In den Wartezimmern deutscher Facharztpraxen spielt sich täglich das gleiche Drama ab: Patienten mit akuten Beschwerden müssen oft wochenlang auf einen Termin warten, während ihre Gesundheit leidet. Die Bundesregierung hat nun reagiert und ein neues System von Dringlichkeitsvermerken eingeführt, das seit März bundesweit gilt. «Der Zugang zu fachärztlicher Versorgung ist ein Grundpfeiler unseres Gesundheitssystems», erklärt Dr. Maria Hoffmann vom Bundesgesundheitsministerium. «Aber wenn ein Rückenschmerz-Patient erst in drei Monaten zum Orthopäden kann, versagen wir als System.»
Die neuen Regelungen kategorisieren Überweisungen in drei Dringlichkeitsstufen: «akut» (Termin innerhalb von 3 Tagen), «dringlich» (innerhalb von 14 Tagen) und «regulär» (innerhalb von 35 Tagen). Das klingt zunächst vielversprechend. Doch die Realität in den Praxen zeichnet ein anderes Bild. Hausärztin Sabine Wegner aus München seufzt am Telefon: «Wir stellen täglich Überweisungen mit Dringlichkeitsvermerken aus, aber die Facharztpraxen sind schlicht überlastet. Manchmal telefoniere ich persönlich mit Kollegen, um einen zeitnahen Termin zu ergattern.»

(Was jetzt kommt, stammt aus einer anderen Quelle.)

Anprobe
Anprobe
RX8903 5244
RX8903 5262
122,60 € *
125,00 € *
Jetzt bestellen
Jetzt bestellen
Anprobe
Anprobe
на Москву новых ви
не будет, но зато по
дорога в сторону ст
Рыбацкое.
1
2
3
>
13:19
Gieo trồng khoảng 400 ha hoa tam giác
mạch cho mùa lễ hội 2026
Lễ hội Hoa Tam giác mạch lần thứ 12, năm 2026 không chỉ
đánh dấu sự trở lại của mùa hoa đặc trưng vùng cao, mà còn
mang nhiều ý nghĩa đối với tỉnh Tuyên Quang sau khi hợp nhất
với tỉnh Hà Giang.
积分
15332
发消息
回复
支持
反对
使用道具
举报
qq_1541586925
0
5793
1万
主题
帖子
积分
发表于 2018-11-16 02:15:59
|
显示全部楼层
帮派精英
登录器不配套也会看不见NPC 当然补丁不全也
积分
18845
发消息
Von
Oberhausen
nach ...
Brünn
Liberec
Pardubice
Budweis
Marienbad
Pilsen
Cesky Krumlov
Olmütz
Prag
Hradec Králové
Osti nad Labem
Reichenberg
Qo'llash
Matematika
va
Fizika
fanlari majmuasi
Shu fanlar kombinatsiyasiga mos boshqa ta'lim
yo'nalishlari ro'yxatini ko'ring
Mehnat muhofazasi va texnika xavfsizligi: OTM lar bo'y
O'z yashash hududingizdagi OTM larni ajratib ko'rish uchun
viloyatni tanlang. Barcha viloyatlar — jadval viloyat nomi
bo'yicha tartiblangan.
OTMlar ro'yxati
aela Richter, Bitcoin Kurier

Die Statistiken der Kassenärztlichen Bundesvereinigung zeigen, dass nur etwa 62% der als «akut» gekennzeichneten Überweisungen tatsächlich innerhalb der vorgesehenen Frist bedient werden können. Das erinnert an die Situation in Großbritannien, wo ähnliche Systeme bereits seit Jahren existieren – mit gemischten Ergebnissen. Prof. Markus Steinbach vom Universitätsklinikum Hamburg verweist auf ein grundsätzlicheres Problem: «Ohne mehr Fachärzte oder effizientere Strukturen werden wir das Problem der Wartezeiten nicht lösen. Die Dringlichkeitsvermerke verschieben nur die Prioritäten, schaffen aber keine neuen Kapazitäten.»
Für Patienten wie die 67-jährige Renate Schulz aus Berlin macht das System dennoch einen Unterschied. Mit akuten Gelenkschmerzen erhielt sie dank des Dringlichkeitsvermerks innerhalb einer Woche einen Termin beim Rheumatologen. «Früher hätte ich monate warten müssen», erzählt sie. Doch während einige profitieren, warten andere nun noch länger. Die grundsätzliche Frage bleibt: Brauchen wir mehr Fachärzte oder müssen wir das System neu denken? Die Dringlichkeitsvermerke sind ein Schritt in die richtige Richtung – aber sie heilen nicht die strukturellen Wunden unseres Gesundheitssystems.